A Few Words With...Miki Berenyi



by John A. Wilcox



The band Lush will forever hold a special place in my heart. Since I hirst heard them in 1992 I was sold! Fascinating chord voicings & unusual approahes to harmonies drew me in and kept me there. The band released 3 proper albums - Spooky, Split & Lovelife. In fact you can find the Track-By-Track Miki Berenyi did for Progsheet right here : Lovelife The band dissolved in 1996 after their drummer Chris Acland took his life. In recent years Miki Berenyi fronts a fantastic band called Piroshka. Recently Berenyi took the time to pen a revealing memoir called Fingers Crossed. Berenyi graciously spent time with Progsheet to discuss this engrossing book. Join us...



PS: I'd like to start with a quote from the book. For them I reserve a front row of panoramic-view seats on the kamikaze flight into the mountainside of my vengeful imagination.

MB: Okay. I'll tell you why that came into my head. When I worked at IPC - when I worked at TV Magazine after Lush broke up, one of the guys actually had a mock-up of a 747 and people would request people for the seats (laughs) like people they hated. Celebrities and politicians and things like that. We all need that. We all need a death elevator that we populate with people so we can not take it out on the world.

PS: I cried when I read the chapter about Chris Acland's death.

MB: I was in a bit of a mess myself when I was writing it.

PS: Fingers Crossed doesn't strike me as having an agenda and it doesn't succumb to the usual name-dropping trap other bios & autobios do. It also doesn't feel like you held much back in the book.

MB: Oh, I did. Well, some of it. I wrote probably half as much again as what actually ended up in the book. There's a sort of benefit to purging it all then reining it back. Thinking "Do I really need to say all of that?"Ultimately it's about what works, isn't it? I'm slightly fascinated when you said that you feel that most autobiographies have an agenda. I know what you mean about the name-dropping thing. I guess I'm wondering because I think that's become such a big field now - musical autobiographies.

PS: Please tell me a happy story about Chris that is not in the book.

MB: Oh my God! A happy story about Chris that's not in the book. I'm trying to think. I think I touched on so much stuff. There were a lot of times I'd go to the lake district with him and I think those were really nice times. It was actually quite to be away from all the different kind of...even we were in college. Obviously all the band stuff as well. I know that I was the singer and then you've got all of that going on but also Chris was very very much in demand. Clearly. Such a lovely bloke. So it was actually really nice when we would go away on a holiday. Not just when we were a couple but when we were just friends.

----------

To do
• a. List the titles of the albums by Lush that the Miki Berenyi interview names.
• b. Answer these questions about the Miki Berenyi interview:
(i) In what year did Lush dissolve?
(ii) What is the title of Berenyi's memoir?
(iii) Where did Berenyi work after Lush broke up?
The data isn't needed for this.

Dataset entries
----------

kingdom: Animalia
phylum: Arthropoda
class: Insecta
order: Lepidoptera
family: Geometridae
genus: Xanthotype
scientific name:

----------

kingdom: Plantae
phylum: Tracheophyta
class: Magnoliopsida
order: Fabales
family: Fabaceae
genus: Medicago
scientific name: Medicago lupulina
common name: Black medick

----------

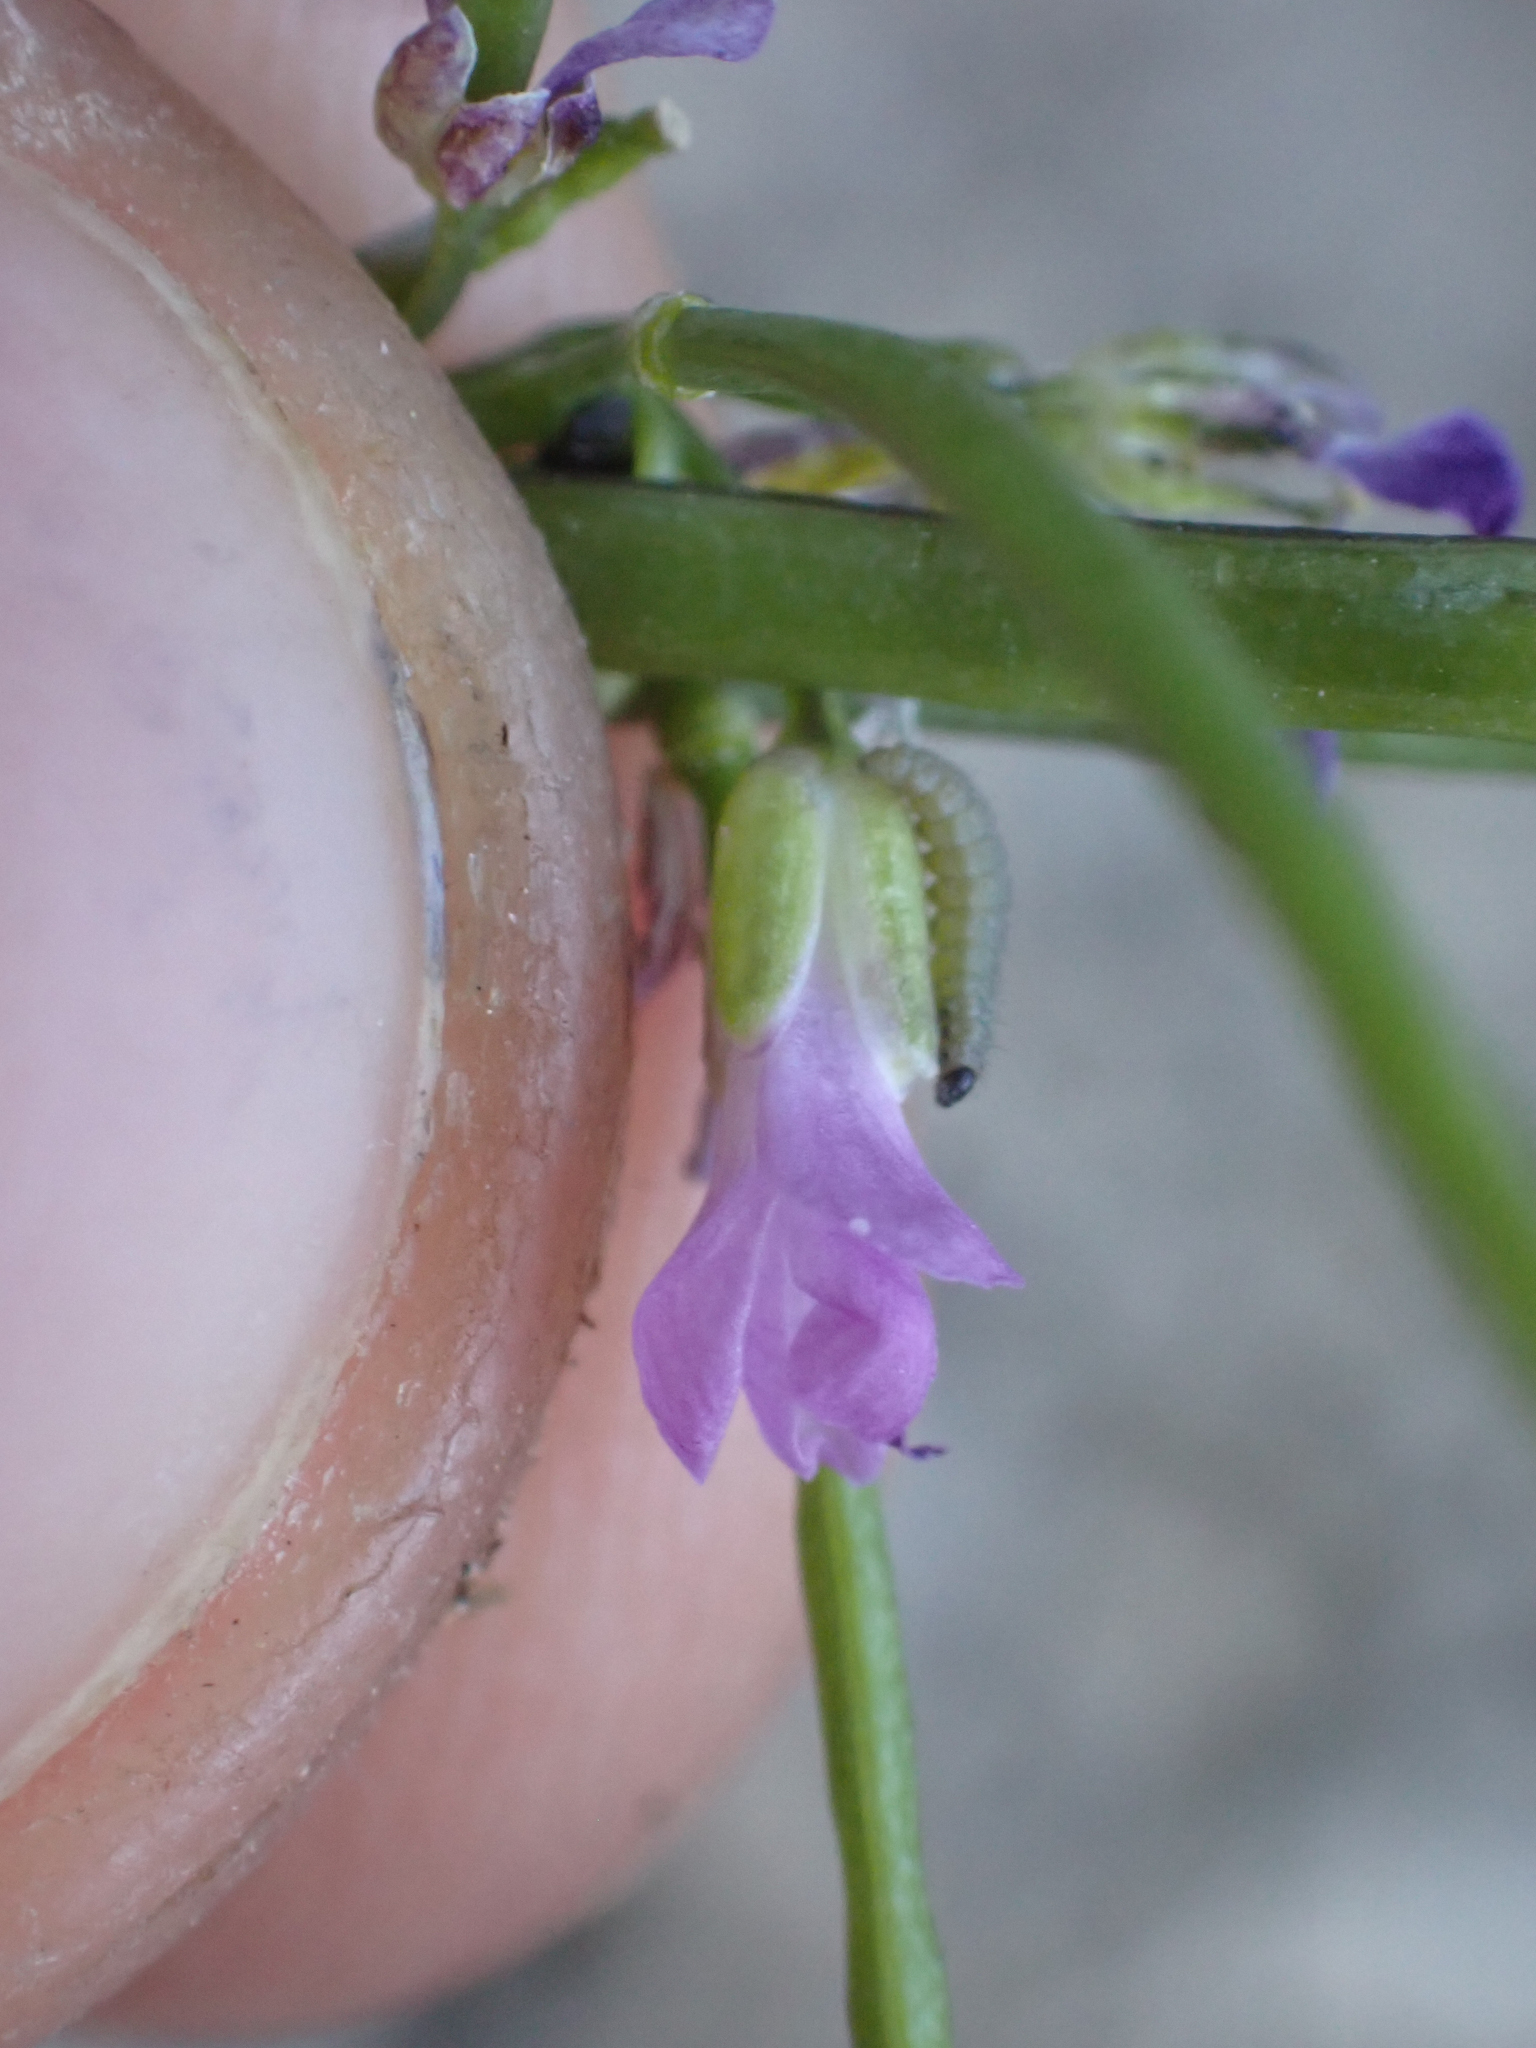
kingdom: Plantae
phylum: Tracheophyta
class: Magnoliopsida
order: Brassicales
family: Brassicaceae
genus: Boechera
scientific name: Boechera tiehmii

----------

Results of the exercise
• a.
Spooky
Split
Lovelife

• b.
(i) 1996
(ii) Fingers Crossed
(iii) TV Magazine, at IPC